Copy the data word for word, beginning with the line that contains "Konečný Filip" and continuing through the line that contains "To the nearest percent, what portion", including both of those lines.

___ DATASET CONTENT

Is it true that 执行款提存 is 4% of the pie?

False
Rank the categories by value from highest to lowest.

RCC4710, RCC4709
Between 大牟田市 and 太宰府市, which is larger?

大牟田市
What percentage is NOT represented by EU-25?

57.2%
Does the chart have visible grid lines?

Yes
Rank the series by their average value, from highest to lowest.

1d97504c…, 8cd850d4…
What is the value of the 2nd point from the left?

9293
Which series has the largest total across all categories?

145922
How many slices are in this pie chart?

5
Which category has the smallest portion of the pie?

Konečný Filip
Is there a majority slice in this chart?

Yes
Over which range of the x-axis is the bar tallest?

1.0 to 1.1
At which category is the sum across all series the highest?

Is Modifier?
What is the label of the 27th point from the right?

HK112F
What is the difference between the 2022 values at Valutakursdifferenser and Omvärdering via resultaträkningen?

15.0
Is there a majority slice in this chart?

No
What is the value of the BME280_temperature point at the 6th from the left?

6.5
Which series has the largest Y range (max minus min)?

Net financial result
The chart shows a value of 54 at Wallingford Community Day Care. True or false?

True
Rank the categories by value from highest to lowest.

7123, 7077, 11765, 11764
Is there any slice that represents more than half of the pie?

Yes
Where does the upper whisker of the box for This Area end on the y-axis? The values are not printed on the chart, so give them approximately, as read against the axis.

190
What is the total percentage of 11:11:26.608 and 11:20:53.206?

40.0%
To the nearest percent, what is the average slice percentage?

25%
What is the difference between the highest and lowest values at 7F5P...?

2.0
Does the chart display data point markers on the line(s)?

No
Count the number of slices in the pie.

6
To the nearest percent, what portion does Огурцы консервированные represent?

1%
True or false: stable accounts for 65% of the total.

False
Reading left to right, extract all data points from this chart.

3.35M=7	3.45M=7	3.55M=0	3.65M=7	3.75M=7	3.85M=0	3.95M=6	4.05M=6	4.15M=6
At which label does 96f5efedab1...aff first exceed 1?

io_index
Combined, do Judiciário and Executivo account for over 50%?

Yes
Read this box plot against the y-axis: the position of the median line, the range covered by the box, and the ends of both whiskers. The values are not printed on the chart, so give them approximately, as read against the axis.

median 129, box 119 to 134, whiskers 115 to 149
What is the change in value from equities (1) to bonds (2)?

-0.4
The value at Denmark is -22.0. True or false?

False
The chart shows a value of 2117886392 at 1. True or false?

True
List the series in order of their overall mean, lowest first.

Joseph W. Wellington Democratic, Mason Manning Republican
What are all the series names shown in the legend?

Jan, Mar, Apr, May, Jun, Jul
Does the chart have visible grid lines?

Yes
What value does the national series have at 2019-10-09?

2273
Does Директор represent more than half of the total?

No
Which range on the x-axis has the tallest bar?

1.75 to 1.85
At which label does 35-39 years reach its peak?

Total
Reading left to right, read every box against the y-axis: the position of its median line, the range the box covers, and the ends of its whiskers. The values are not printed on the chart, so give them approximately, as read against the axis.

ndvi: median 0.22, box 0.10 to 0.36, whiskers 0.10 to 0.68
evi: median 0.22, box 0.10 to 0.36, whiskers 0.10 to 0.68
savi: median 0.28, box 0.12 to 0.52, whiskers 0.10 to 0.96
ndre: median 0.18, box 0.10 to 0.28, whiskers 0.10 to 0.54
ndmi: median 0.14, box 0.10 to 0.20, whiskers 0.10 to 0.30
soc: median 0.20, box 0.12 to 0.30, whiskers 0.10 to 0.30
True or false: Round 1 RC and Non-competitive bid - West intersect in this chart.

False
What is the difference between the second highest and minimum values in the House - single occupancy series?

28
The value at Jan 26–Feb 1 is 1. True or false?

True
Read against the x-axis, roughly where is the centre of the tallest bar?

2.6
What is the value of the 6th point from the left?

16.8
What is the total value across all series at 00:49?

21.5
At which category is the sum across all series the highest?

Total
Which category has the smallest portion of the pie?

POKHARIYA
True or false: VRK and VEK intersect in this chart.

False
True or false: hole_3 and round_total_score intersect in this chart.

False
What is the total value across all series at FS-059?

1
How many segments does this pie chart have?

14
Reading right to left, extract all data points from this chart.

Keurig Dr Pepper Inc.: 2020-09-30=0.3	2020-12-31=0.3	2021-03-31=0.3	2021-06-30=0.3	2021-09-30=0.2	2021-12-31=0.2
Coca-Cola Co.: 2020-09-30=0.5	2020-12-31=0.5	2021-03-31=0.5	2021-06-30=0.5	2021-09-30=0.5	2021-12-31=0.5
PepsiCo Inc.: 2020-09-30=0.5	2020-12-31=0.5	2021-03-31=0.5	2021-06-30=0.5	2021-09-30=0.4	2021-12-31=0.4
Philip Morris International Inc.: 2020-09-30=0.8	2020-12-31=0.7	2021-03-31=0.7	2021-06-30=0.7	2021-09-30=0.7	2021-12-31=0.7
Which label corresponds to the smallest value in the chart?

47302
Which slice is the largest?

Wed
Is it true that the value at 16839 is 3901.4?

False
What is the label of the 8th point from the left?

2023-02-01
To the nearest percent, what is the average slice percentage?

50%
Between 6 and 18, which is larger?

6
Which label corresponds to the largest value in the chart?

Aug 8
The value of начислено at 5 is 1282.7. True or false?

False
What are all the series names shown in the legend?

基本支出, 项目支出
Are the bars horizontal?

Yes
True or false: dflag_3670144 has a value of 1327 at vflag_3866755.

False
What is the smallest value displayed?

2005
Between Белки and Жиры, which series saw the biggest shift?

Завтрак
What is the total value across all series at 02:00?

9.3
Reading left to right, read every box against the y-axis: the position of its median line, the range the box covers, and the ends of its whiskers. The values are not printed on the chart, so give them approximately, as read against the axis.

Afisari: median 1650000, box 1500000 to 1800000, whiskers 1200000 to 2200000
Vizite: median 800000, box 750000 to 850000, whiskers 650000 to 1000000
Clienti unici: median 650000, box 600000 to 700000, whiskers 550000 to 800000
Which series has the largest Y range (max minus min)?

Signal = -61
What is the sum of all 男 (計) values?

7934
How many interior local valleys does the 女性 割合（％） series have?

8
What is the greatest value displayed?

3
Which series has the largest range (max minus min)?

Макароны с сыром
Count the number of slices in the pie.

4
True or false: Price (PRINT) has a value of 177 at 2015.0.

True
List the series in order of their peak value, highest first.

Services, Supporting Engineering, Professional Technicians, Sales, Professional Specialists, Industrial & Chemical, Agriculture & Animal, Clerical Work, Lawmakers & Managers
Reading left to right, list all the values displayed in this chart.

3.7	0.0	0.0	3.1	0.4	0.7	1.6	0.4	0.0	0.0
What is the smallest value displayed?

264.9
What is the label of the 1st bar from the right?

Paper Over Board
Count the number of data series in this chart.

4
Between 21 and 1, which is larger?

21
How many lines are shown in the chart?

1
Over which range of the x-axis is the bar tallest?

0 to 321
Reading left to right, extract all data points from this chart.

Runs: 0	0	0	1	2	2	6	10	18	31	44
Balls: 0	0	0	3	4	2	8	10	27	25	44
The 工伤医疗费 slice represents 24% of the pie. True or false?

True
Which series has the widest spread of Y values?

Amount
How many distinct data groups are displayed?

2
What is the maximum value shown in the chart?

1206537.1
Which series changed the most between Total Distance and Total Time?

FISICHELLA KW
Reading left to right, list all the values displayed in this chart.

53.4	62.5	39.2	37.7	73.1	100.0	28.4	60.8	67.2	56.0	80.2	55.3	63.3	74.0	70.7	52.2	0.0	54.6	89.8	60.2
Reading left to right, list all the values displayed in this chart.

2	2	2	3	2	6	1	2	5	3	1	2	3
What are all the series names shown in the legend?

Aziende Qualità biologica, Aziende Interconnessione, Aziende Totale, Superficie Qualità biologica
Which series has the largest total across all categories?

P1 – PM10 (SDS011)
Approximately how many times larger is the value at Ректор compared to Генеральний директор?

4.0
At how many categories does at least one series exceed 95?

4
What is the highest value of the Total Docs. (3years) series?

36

______

▸ **REPLY TO THE EXERCISE**
Konečný Filip
Is there a majority slice in this chart?

Yes
Over which range of the x-axis is the bar tallest?

1.0 to 1.1
At which category is the sum across all series the highest?

Is Modifier?
What is the label of the 27th point from the right?

HK112F
What is the difference between the 2022 values at Valutakursdifferenser and Omvärdering via resultaträkningen?

15.0
Is there a majority slice in this chart?

No
What is the value of the BME280_temperature point at the 6th from the left?

6.5
Which series has the largest Y range (max minus min)?

Net financial result
The chart shows a value of 54 at Wallingford Community Day Care. True or false?

True
Rank the categories by value from highest to lowest.

7123, 7077, 11765, 11764
Is there any slice that represents more than half of the pie?

Yes
Where does the upper whisker of the box for This Area end on the y-axis? The values are not printed on the chart, so give them approximately, as read against the axis.

190
What is the total percentage of 11:11:26.608 and 11:20:53.206?

40.0%
To the nearest percent, what is the average slice percentage?

25%
What is the difference between the highest and lowest values at 7F5P...?

2.0
Does the chart display data point markers on the line(s)?

No
Count the number of slices in the pie.

6
To the nearest percent, what portion does Огурцы консервированные represent?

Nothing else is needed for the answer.